**TO DO:**
Without any of the pictures, transcribe all the lines below exactly.

**DATA SECTION:**

[Start of Attachment]

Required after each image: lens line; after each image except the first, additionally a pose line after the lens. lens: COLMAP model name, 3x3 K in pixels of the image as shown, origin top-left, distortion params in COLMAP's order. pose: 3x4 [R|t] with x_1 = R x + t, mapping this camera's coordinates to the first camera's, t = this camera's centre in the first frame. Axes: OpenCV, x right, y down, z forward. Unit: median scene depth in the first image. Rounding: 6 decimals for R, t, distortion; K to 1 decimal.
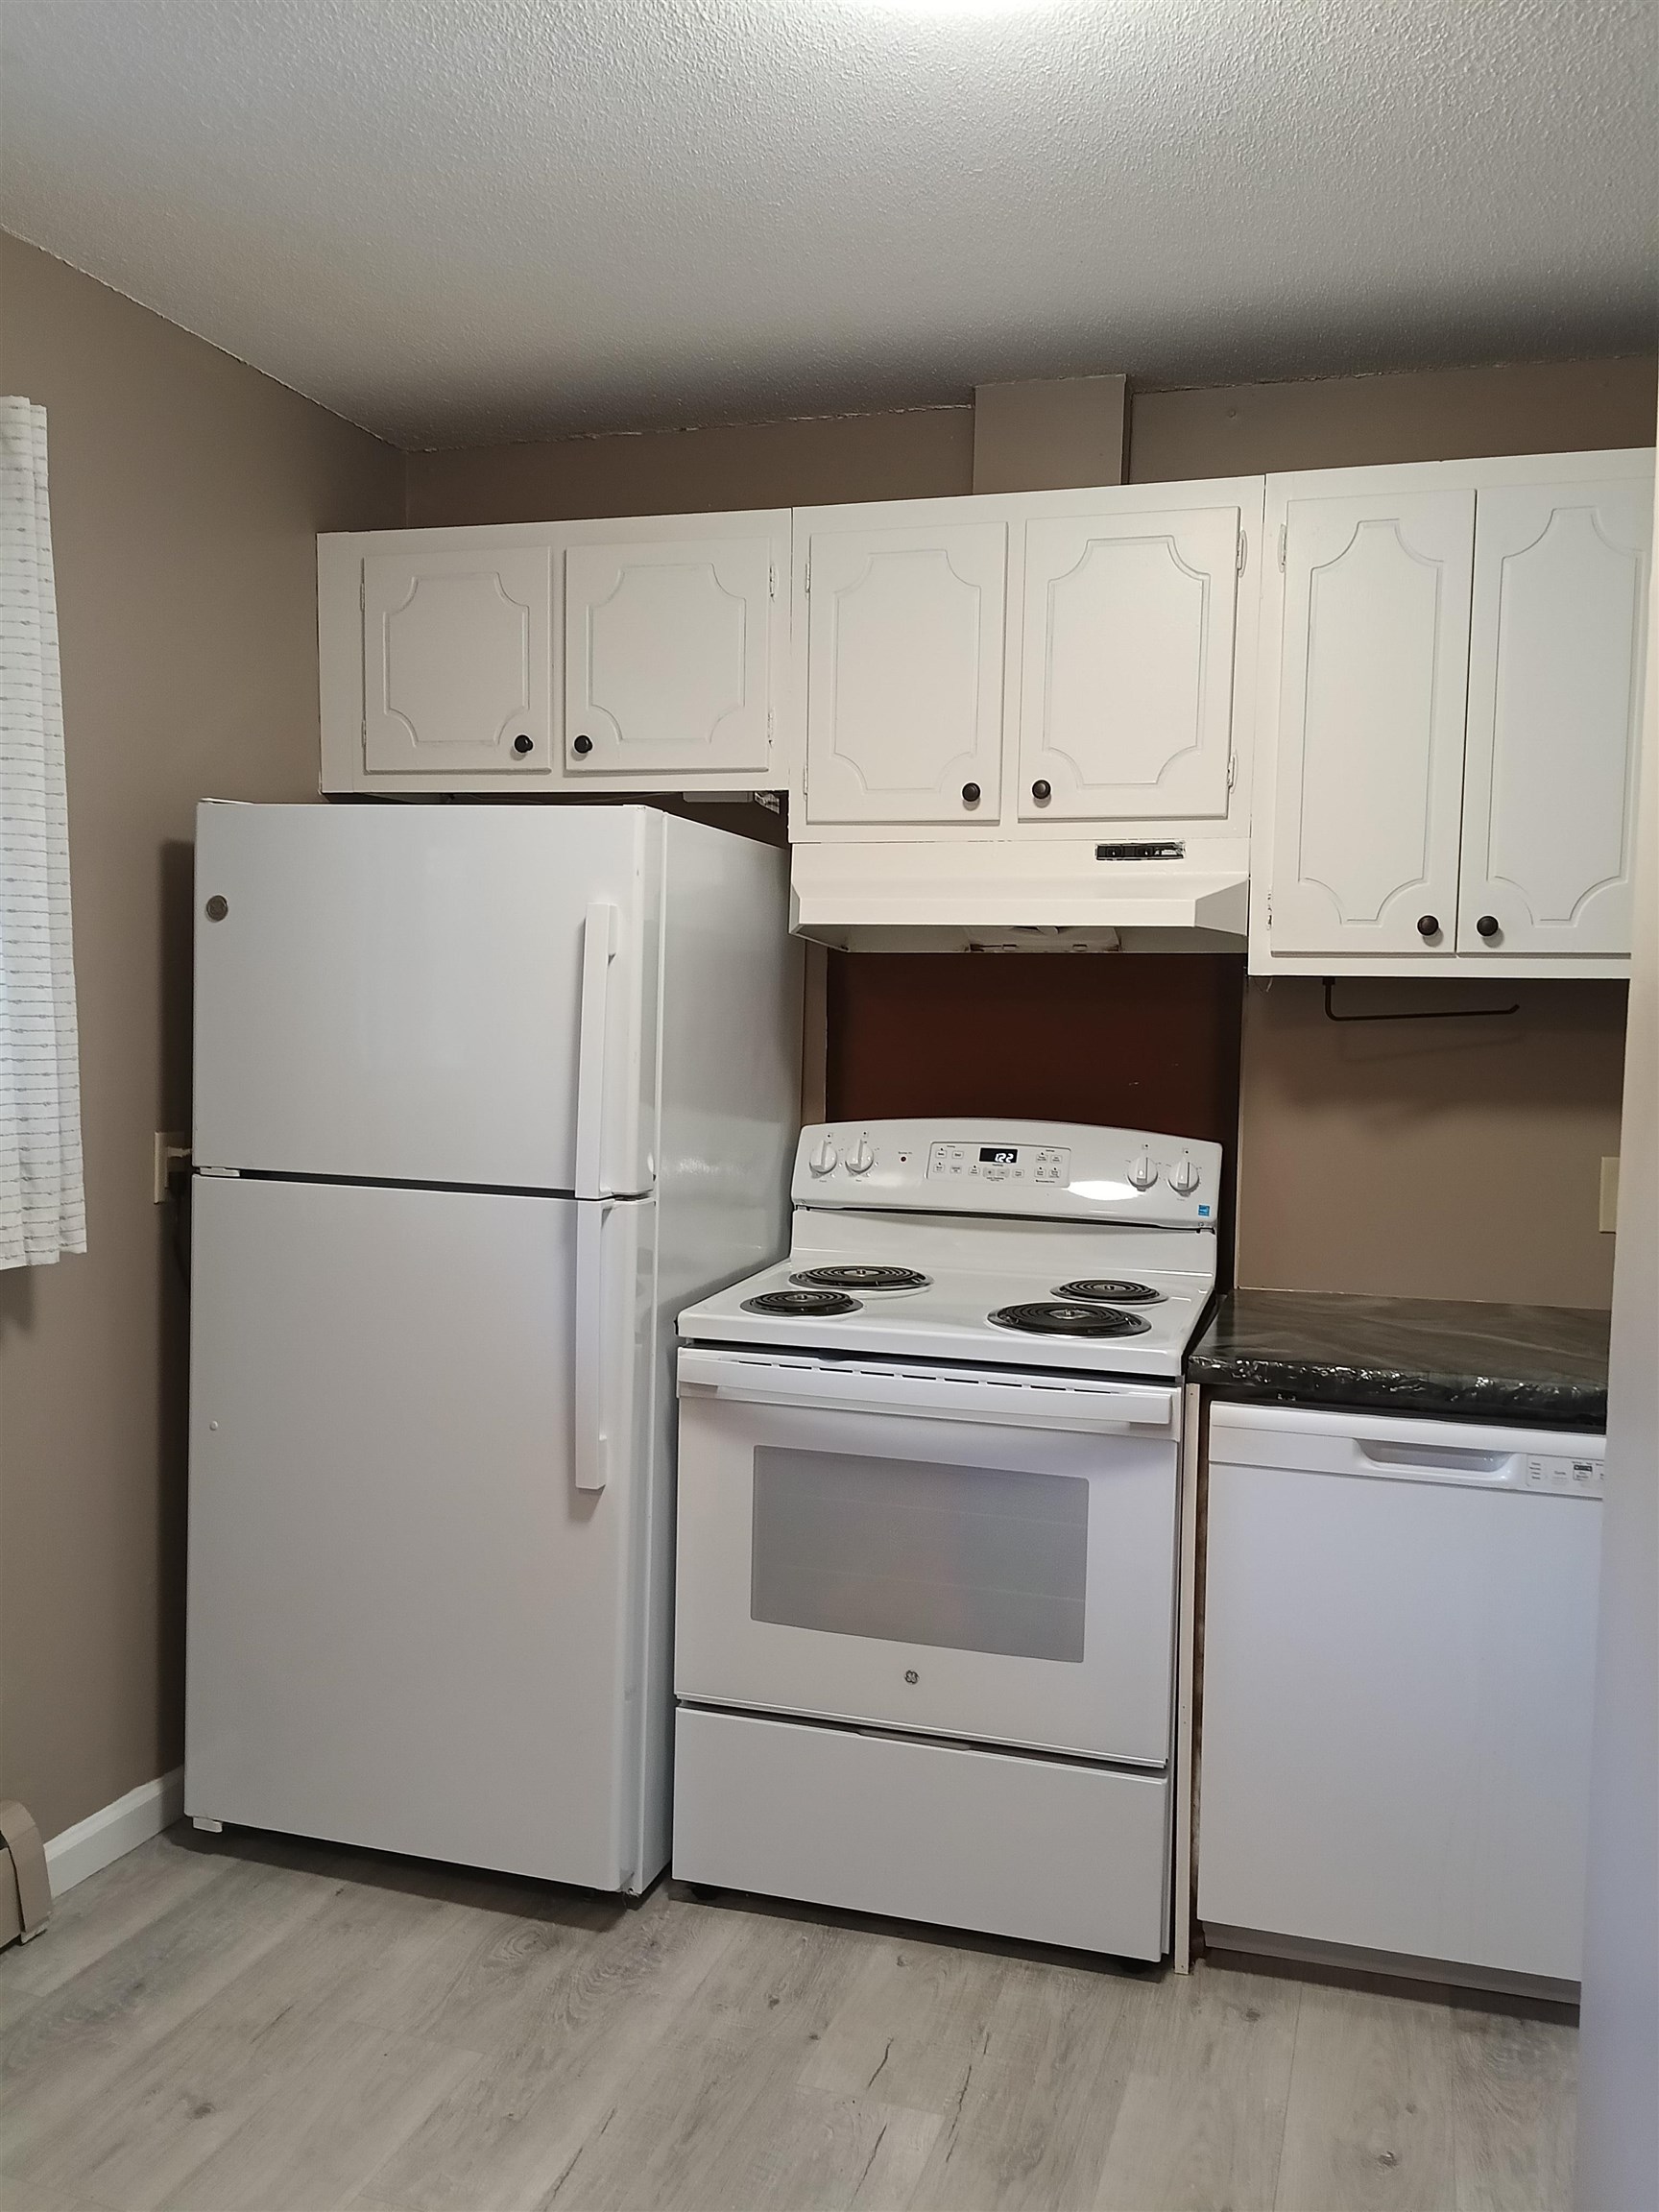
lens RADIAL K [[1709.1, 0, 829.5], [0, 1709.1, 1106.0], [0, 0, 1]] dist [0.065684, -0.155301]
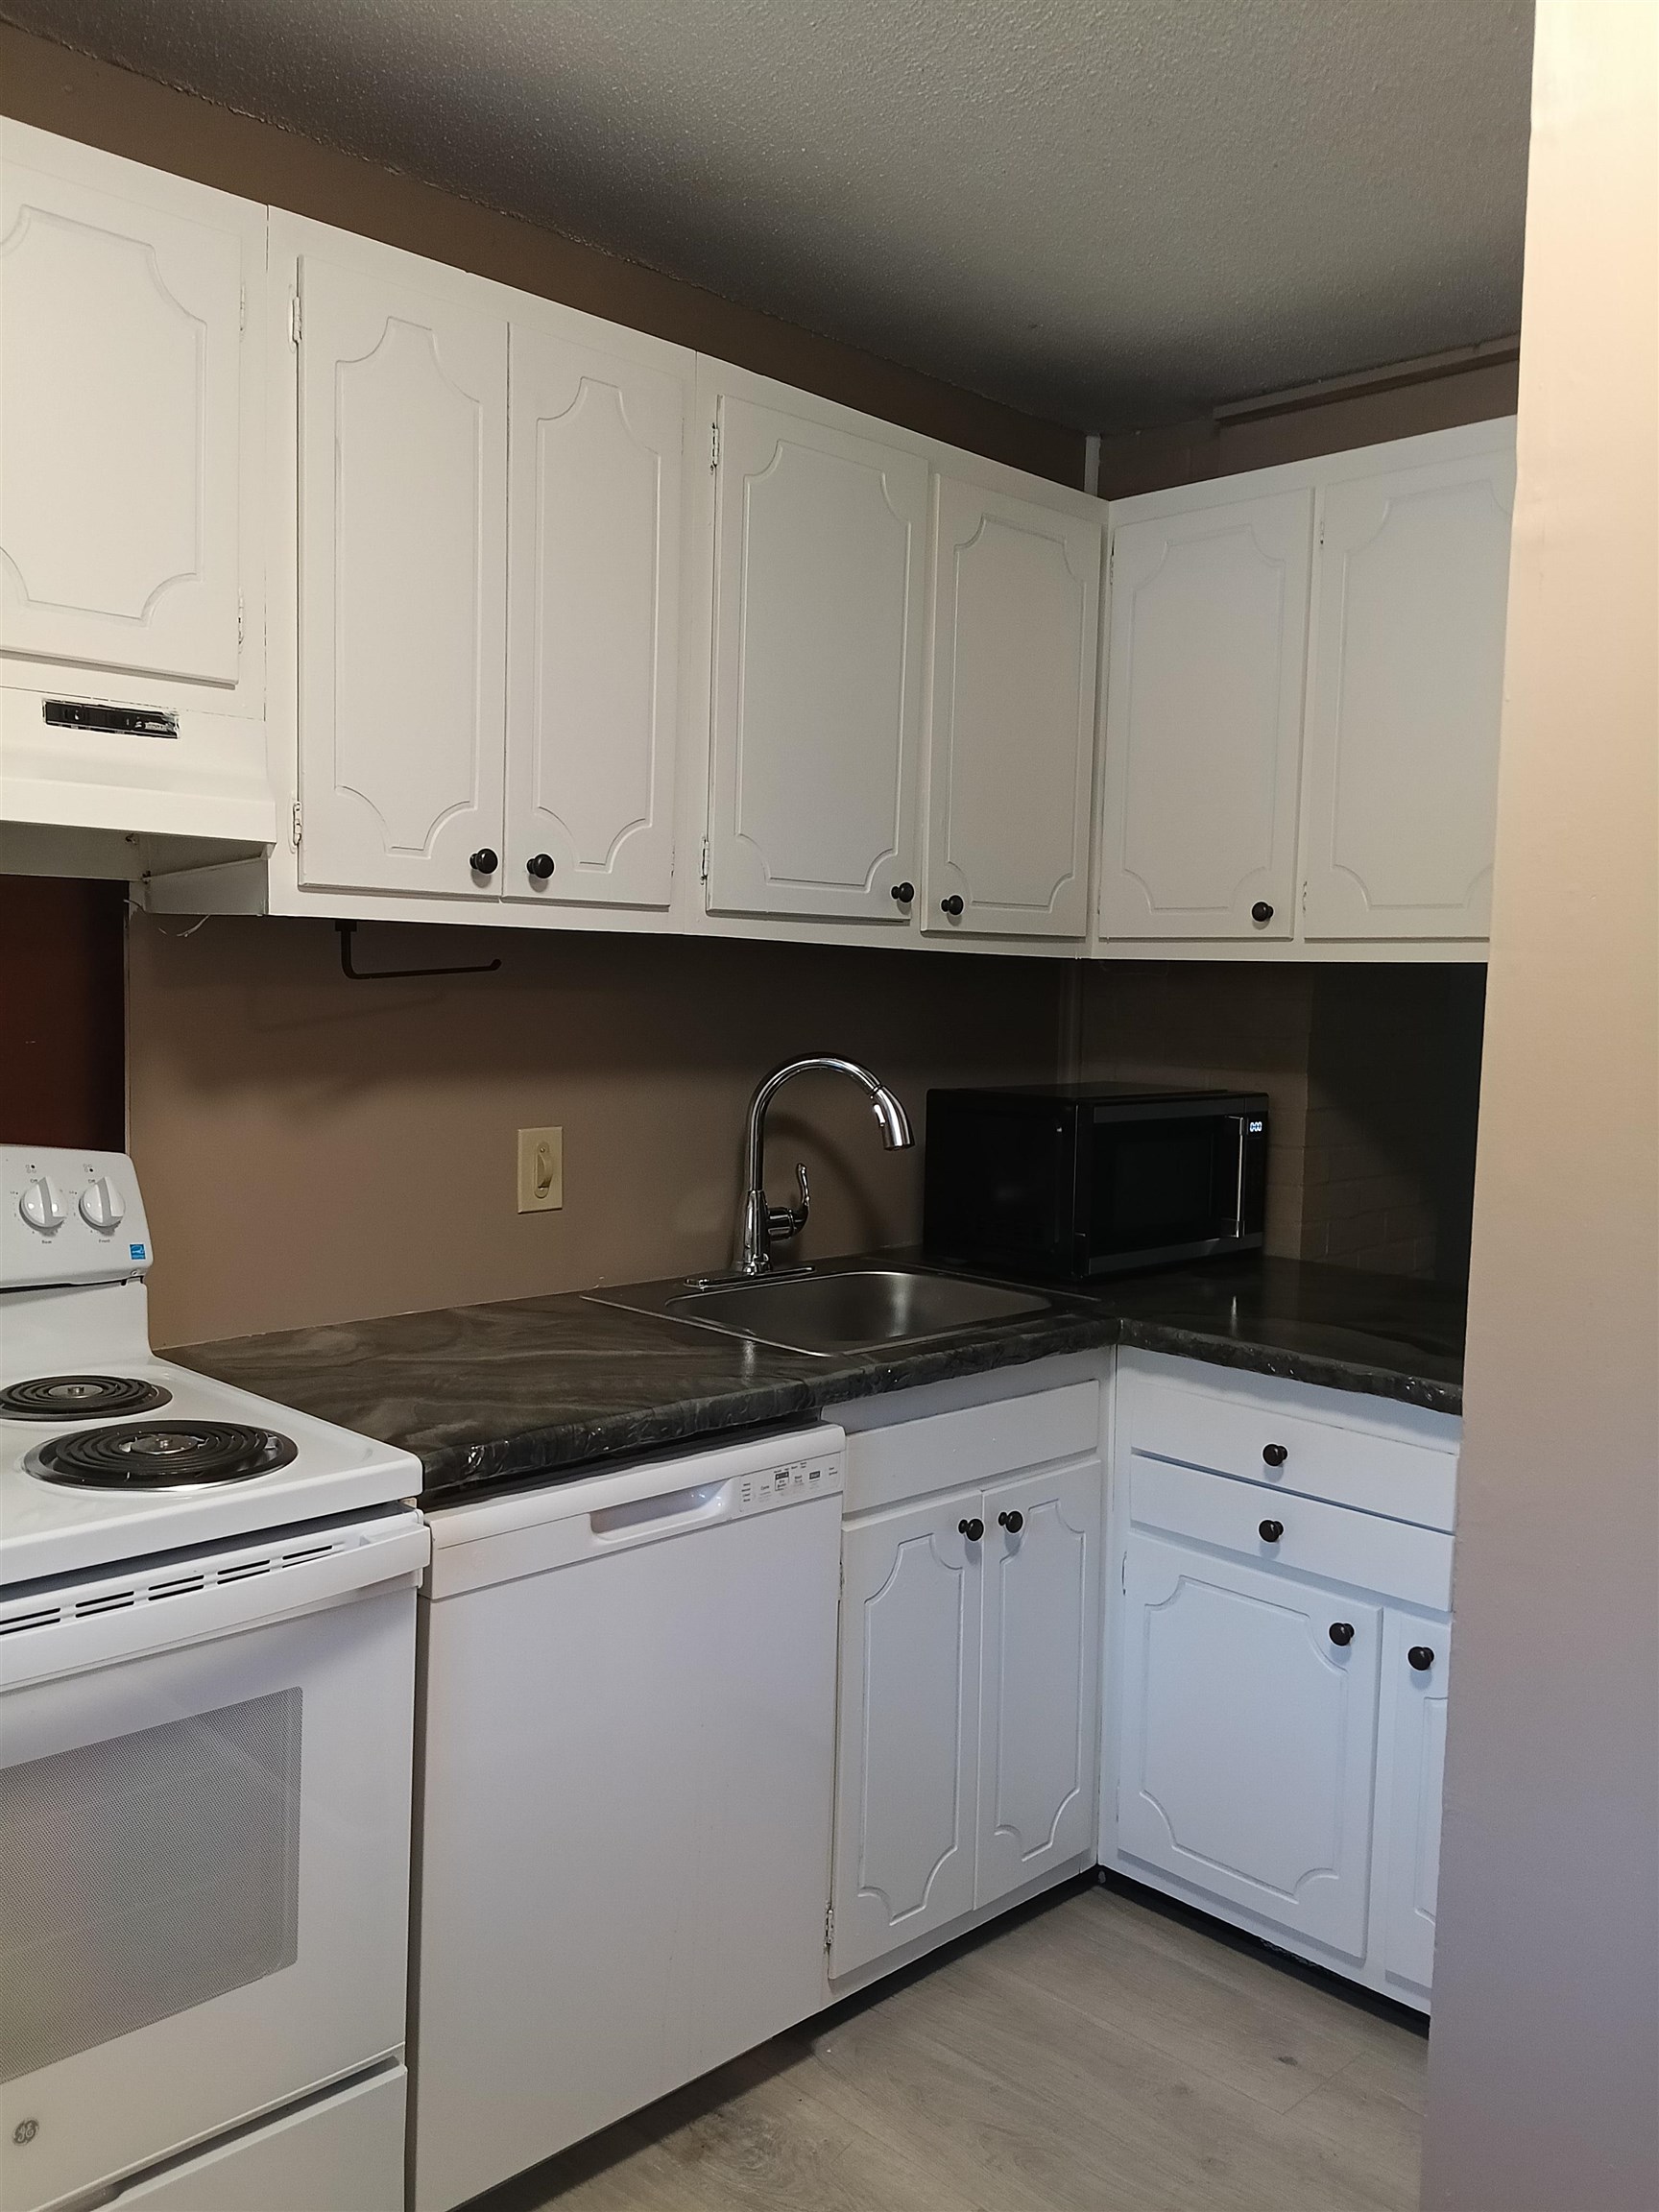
lens RADIAL K [[1788.5, 0, 829.5], [0, 1788.5, 1106.0], [0, 0, 1]] dist [0.075123, -0.114479]
pose [[0.457031, -0.071222, 0.886595, -0.319881], [0.033572, 0.997460, 0.062822, -0.036903], [-0.888817, 0.001054, 0.458261, 0.454660]]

[End of Attachment]

**THE ANSWER:**
Required after each image: lens line; after each image except the first, additionally a pose line after the lens. lens: COLMAP model name, 3x3 K in pixels of the image as shown, origin top-left, distortion params in COLMAP's order. pose: 3x4 [R|t] with x_1 = R x + t, mapping this camera's coordinates to the first camera's, t = this camera's centre in the first frame. Axes: OpenCV, x right, y down, z forward. Unit: median scene depth in the first image. Rounding: 6 decimals for R, t, distortion; K to 1 decimal.
lens RADIAL K [[1709.1, 0, 829.5], [0, 1709.1, 1106.0], [0, 0, 1]] dist [0.065684, -0.155301]
lens RADIAL K [[1788.5, 0, 829.5], [0, 1788.5, 1106.0], [0, 0, 1]] dist [0.075123, -0.114479]
pose [[0.457031, -0.071222, 0.886595, -0.319881], [0.033572, 0.997460, 0.062822, -0.036903], [-0.888817, 0.001054, 0.458261, 0.454660]]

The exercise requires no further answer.